● DIRECTIONS: From the knife forum posts below, return everything from "I must admit" down to "get a failure.", copied word for word.

● EXTRACT TO READ:
------------

I must admit I am surprised they replaced it. And impressed! I think they are opening the door to a potentially large headache but hopefully people wont take advantage of this.

I will add that a Recon 1 is lined up for my next purchase... the only problem is I cant decide between the clip or spear point. :p
 
Well, to be fair, it took more than a light finger press to get a failure.

[video=youtube;1jffqjjm-q0]https://www.youtube.com/watch?v=1jffqjjm-q0[/video]

So, for every thread that mentions Cold steel or ZT or "hard use" or knives, we are going to do this argument again?
 
Every manufacturer, of knives or any other product, have the occasional defect or failure. It happens. Those that stand by their products, like Cold Steel and KAI Industries USA, are the good ones.

For myself, if I were inclined to baton with a folder, I'd have waited for the BD1 Voyagers. According to Cold Steel's representative on the board that stuff is even tougher than AUS8 at the hardness they're using. XHP is a pretty tough steel though.

I'm not a hard user of knives. From my perspective each one cost me too much (even a $16 Tuff Lite) to do more than cut stuff with so I won't be abusing mine.
 
If you guys are part of some of the FB groups, y'all might have seen this. I didn't intentionally break this knife. I was just thumping on it for fun since I figured if a folder can take this kind of abuse, it'll be a Cold Steel, but it broke way earlier than I had thought. You can tell how much wood got through in the picture. The board the blade is laying on is the block of wood that I was trying to baton through. I did grind down the serrations and the wood is pine. The mallet is made of plywood and pine. When the blade broke, the spine was parallel to the ground. Triad Lock is awesome without a doubt. It's a very well designed lock, but the blade I'm not so sure. I've heard people being able to baton with triad lock knives and they make it out so I wanted to see for myself. I was a little disappointed, but Cold Steel did replace my knife which is awesome. Now, I'm completely aware that this is knife abuse. I know that you don't baton folders. I'm not saying that it's the knife's fault for break, but I am saying that I expected better.

Untitled by Hairlesstwinkie, on Flickr

THAT is your baton? When you're not batoning folders with it, are you using it to battle Loki for control of Asgard?

I wonder if he carved that "baton" with his Recon 1 before using it to destroy it?

Cold Steel- Strong enough and sharp enough to carve Mjolnir out of enchanted wood! Just don't expect it to stand up to the Mighty Hammer of Thor!

------------

● MATERIAL SHOWN:
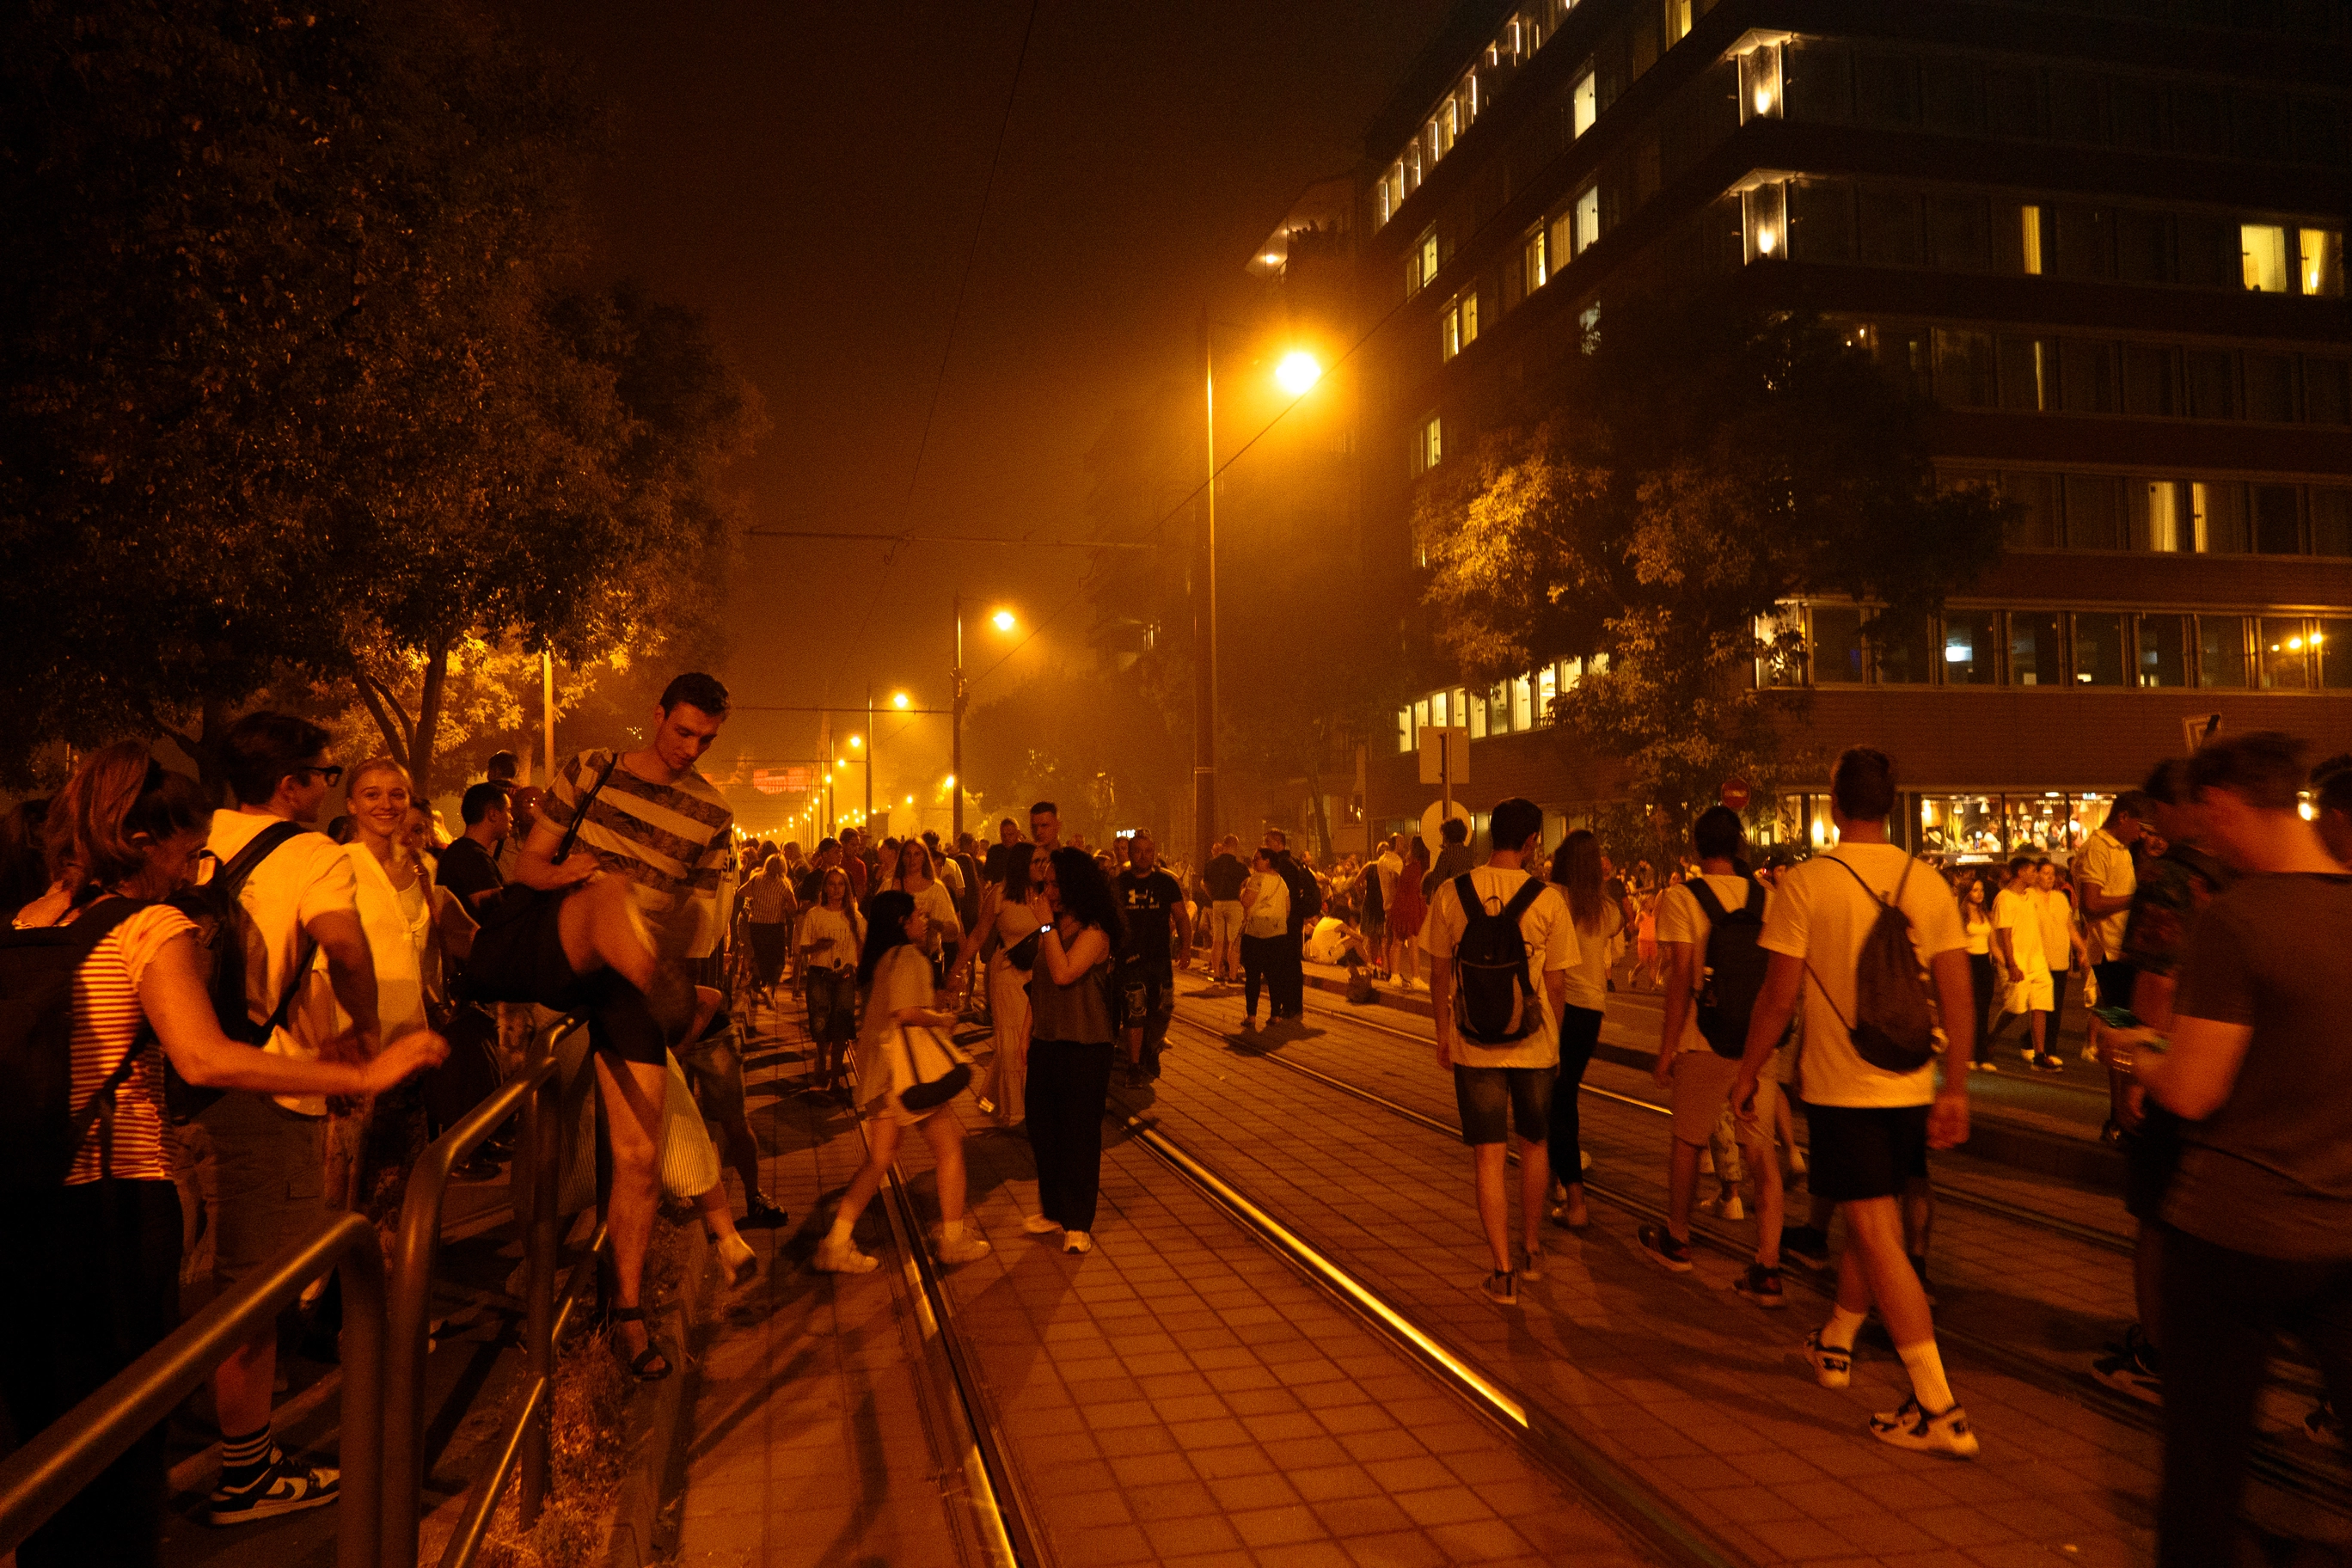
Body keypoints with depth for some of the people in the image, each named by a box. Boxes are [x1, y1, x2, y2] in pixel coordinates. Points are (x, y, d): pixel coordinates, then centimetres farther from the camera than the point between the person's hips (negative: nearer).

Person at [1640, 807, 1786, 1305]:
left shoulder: (1681, 899, -9)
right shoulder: (1766, 898, 3)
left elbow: (1682, 978, -12)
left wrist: (1666, 1048, -6)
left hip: (1705, 1043, -3)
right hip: (1759, 1043, 3)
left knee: (1687, 1140, 15)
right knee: (1763, 1150, 6)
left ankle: (1676, 1241, 33)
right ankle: (1768, 1270, 4)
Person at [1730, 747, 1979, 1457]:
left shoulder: (1805, 882, -12)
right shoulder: (1927, 882, 1)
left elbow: (1779, 999, -11)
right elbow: (1959, 999, 1)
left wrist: (1747, 1074, 2)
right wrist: (1955, 1090, 8)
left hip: (1842, 1089, -5)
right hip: (1910, 1088, 6)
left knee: (1879, 1239, -1)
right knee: (1871, 1220, 21)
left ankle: (1940, 1408, -1)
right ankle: (1834, 1344, 40)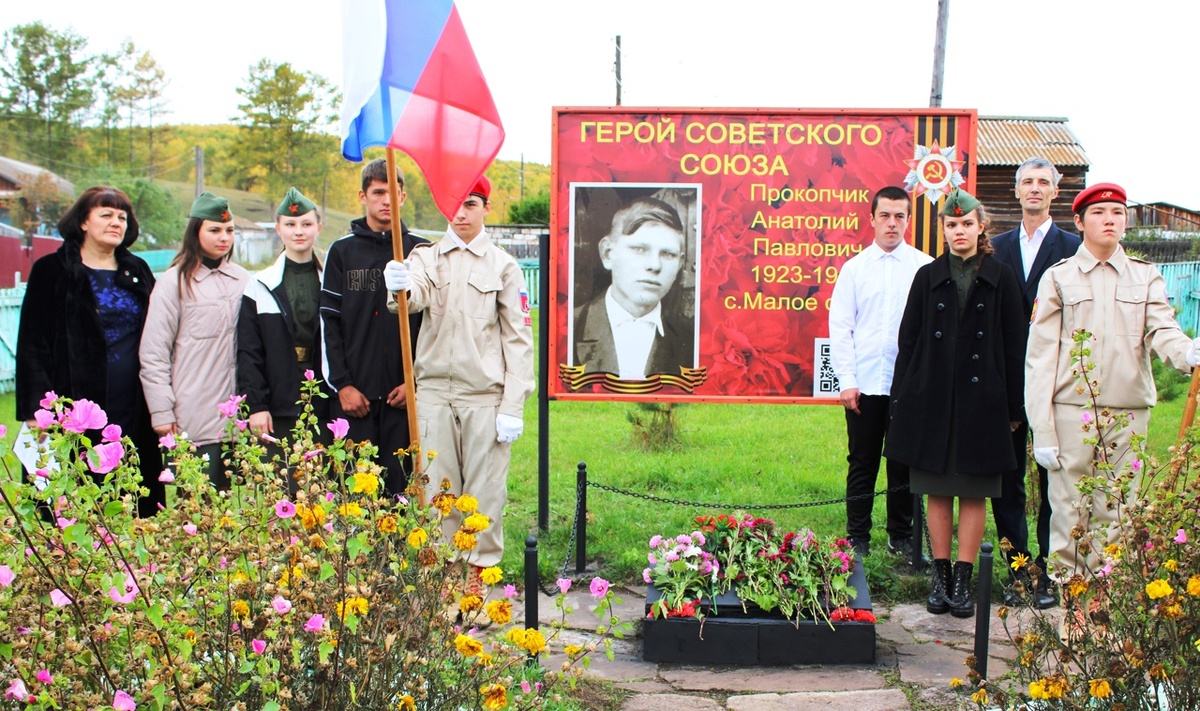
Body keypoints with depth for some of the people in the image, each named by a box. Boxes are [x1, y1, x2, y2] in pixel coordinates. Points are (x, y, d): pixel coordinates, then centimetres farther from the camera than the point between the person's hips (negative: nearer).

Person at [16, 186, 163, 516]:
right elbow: (32, 344, -2)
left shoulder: (138, 271, 15)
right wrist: (37, 408, -11)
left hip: (133, 414, 4)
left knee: (136, 507, 3)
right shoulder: (53, 271, 2)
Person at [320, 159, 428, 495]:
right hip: (353, 394, 1)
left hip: (404, 395, -1)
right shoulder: (342, 251, 9)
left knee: (400, 486, 2)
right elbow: (328, 322, 6)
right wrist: (341, 383, -3)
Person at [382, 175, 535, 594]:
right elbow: (416, 296, -14)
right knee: (437, 488, 6)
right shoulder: (425, 257, 8)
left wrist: (513, 406, -6)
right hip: (434, 391, 1)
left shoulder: (503, 266, 4)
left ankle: (479, 571, 19)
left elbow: (518, 338, 1)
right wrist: (402, 288, -40)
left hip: (485, 395, -1)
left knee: (485, 489, 4)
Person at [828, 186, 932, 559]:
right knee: (862, 462, 6)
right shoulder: (854, 268, 5)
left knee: (904, 462, 8)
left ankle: (901, 536, 20)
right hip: (864, 383, 0)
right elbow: (840, 327, 3)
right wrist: (846, 380, -4)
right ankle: (857, 537, 15)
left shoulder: (926, 268, 2)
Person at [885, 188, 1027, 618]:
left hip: (982, 400, -1)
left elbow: (1013, 345, 3)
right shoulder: (928, 277, 6)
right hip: (932, 399, 1)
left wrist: (1013, 406, 0)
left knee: (974, 493, 4)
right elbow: (908, 341, 6)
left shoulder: (1000, 278, 3)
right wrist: (902, 400, 2)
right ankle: (940, 578, 15)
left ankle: (963, 581, 11)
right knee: (938, 491, 6)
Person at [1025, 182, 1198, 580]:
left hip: (1128, 414, 2)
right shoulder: (1058, 277, 5)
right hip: (1071, 412, -1)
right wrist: (1042, 431, -6)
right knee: (1068, 515, 1)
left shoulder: (1146, 277, 11)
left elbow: (1163, 331, -1)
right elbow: (1040, 356, 1)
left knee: (1115, 516, 5)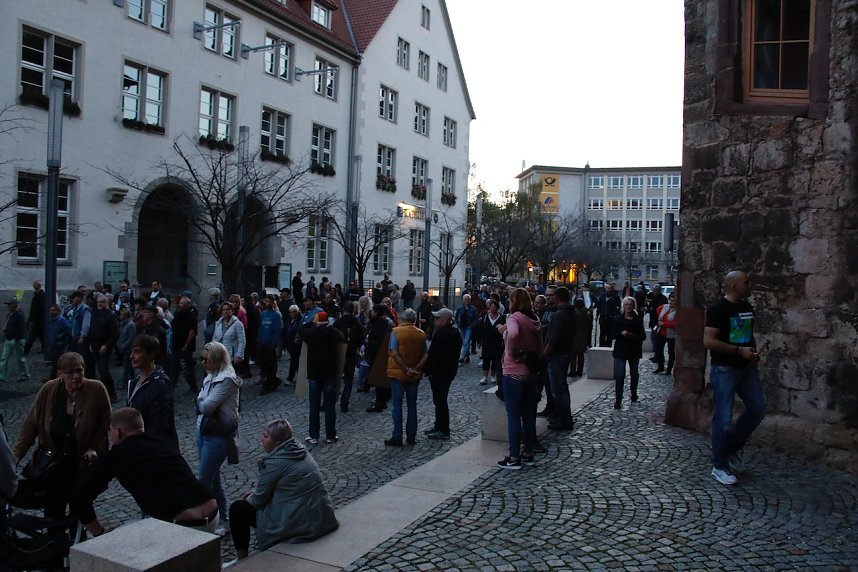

------------

● ANSWER TO THIS TASK:
I must admit I am surprised they replaced it. And impressed! I think they are opening the door to a potentially large headache but hopefully people wont take advantage of this.

I will add that a Recon 1 is lined up for my next purchase... the only problem is I cant decide between the clip or spear point. :p
 
Well, to be fair, it took more than a light finger press to get a failure.